By Anthony Cospito, head of strategy – MI&C
What’s the difference between a herd and a swarm? Knowing the answer will do more than impress your 8th grade science teacher – it can help you understand the future of marketing.
While a herd represents a pack of animals blindly following a single leader (sometimes to their own demise off the nearest cliff), a swarm is entirely different. Swarms, flocks and schools comprise honeybees, birds and fish respectively. Unlike herds, swarms are not controlled by a single individual, they follow a collective intelligence that empowers the whole to accomplish tasks impossible for any one member of the species.
When a swarm of honeybees needs to find a new home for the hive, they work together. They take into account proximity to pollen, fresh water, safety from predators and a myriad of logistical requirements – certainly a task well beyond the scope of any single bee.
Swarms are smart, herds – not so much.
This intelligence of swarms inspired Dr. Louis Rosenberg (a serial entrepreneur and multi-degreed Stanford engineer) to develop a system to aid in better decision-making and predictive modeling.
His platform (called Unanimous.ai) combines artificial intelligence with the wisdom of crowds – small crowds, to be specific. To validate the model, he took on a real-world challenge anyone could appreciate. He implemented a prototype to predict the winner of the Kentucky Derby.
Not only did Unanimous.ai pick the correct winner, it correctly identified the superfecta – the first four horses to win – in the correct sequence. Not a single human matched those results.
Dr. Rosenberg placed a $20 bet on his long-shot prediction and won $11k.
A true believer in the scientific process, he continued to test and refine his approach. Each time, the results improved in accuracy. The system was getting smarter. In early January 2017, he was challenged by Modern Trader magazine to predict Trump’s approval rating 100 days into his presidency. He accepted.
Using a group of 76 participants collaboratively responding using the Unanimous.ai platform, the prediction came in at 42%. 100 days into Trump’s presidency, the official counts of his approval rating were announced – 42%.
Several tests and predictions later, Unanimous.ai went on to win “Best in Show” at SXSW 2018 and top honors in the “AI and Machine Learning” category. While the concept was inspired by nature, the execution involves the integration of artificial intelligence and human intuition that is changing how marketing decisions get made, from product design, to ad testing and innovation mapping.
Swarm sessions are conducted with participants who answer questions in real time and can see how others are responding. Swarms allow “the initial human response system to calmly react to the message, deliberate with like-individuals, and converge on an answer that best meets the needs of that group,” according to Dr. Rosenberg.
Compared to polls and surveys, swarms have stronger, statistically significant results despite much smaller sample sizes.
To further refine its approach, Unanimous teamed up with Oxford University to perform comparative studies of polls vs. swarms, testing the accuracy of group decisions and predictions.
The study compared a poll of 469 football fans with a swarm of 29 football fans in a challenge to predict 20 Prop Bets during the 2016 Super Bowl.
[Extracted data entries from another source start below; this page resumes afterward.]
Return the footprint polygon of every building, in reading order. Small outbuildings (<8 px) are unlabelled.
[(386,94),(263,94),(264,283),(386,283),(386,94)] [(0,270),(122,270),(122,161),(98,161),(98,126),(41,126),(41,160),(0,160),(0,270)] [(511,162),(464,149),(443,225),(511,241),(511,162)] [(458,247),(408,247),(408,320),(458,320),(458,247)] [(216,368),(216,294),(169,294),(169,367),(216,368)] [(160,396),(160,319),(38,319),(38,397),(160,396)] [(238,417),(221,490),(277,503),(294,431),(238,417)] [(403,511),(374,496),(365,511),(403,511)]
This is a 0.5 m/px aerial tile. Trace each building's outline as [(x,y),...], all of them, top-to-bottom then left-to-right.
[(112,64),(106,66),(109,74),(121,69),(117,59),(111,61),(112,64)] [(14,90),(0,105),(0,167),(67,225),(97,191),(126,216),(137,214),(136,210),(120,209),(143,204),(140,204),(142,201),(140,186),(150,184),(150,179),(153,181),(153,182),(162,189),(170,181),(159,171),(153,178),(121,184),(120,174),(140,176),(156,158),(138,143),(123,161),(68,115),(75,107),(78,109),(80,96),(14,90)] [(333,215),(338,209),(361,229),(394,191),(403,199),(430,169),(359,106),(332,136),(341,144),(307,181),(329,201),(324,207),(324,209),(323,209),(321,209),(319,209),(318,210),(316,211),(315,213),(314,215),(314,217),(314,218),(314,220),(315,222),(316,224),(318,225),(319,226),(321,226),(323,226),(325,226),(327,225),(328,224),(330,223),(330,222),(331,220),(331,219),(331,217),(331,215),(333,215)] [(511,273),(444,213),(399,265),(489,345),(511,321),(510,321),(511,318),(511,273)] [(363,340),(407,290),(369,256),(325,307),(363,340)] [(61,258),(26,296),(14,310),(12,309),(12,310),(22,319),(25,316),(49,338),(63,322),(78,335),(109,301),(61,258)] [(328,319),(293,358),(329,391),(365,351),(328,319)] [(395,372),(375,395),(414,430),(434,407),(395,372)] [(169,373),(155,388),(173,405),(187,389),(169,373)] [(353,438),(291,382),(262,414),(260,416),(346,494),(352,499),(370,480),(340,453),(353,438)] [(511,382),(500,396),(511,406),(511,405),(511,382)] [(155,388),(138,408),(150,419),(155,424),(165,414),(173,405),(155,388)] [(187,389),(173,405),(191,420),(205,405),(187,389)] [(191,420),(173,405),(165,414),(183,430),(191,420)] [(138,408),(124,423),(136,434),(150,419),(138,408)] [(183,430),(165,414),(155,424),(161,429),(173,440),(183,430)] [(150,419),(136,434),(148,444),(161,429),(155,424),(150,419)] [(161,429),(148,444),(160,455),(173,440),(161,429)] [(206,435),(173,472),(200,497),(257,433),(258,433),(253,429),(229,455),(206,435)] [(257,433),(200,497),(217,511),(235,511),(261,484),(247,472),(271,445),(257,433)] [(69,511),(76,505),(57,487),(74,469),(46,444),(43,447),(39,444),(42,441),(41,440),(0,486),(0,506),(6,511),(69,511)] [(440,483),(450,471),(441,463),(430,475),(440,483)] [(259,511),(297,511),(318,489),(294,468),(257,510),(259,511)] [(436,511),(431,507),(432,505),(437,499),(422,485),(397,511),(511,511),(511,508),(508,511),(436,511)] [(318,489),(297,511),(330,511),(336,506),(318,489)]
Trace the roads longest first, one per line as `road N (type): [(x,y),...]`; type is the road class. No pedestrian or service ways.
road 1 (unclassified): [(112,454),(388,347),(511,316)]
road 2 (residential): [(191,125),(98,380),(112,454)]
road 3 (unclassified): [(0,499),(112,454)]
Results revealed that the poll results, although based on 16 times the number of participants, was significantly less accurate (47% correct) than the swarm (68% correct).
This represents a significant amplification of intelligence resulting from swarming. When compared to individual poll responses, the swarm outperformed 99% of participants.
The implications for applying swarm intelligence to marketing are profound.
Swarms capture how participants behave, rather than just what they report so brands can gather strategic insight into not only what their customers think, but how they think, capturing the data behind the debate.
Sometimes thought of as “groupthink” or suffering from social influence bias, swarm logic is often misunderstood. Dr. Rosenberg explains the difference between swarms and social influence bias as follows, “If you go to Amazon and you see a product has five stars, you are significantly more likely to give that product five stars. It’s called social influence bias.”
This is the reason why “continuous voting online using up-votes, likes, stars, and shares is a completely flawed method of generating insight.”
Dr. Rosenberg continues, “It’s part of the reason why swarming gives more accurate results than votes, polls, surveys, and focus groups. Everyone is equal. Strong personalities can’t take control. And there are no leaders and no followers – there is just a “meeting of the minds.” To clarify further, we return to the herd.
Evolving not as a form of intelligence, but as a reactive form of protection from predators, herd mentality has a dark side. We humans are innately conditioned to follow the pack as well, which can sometimes work out fine – or have you running blind off the nearest cliff.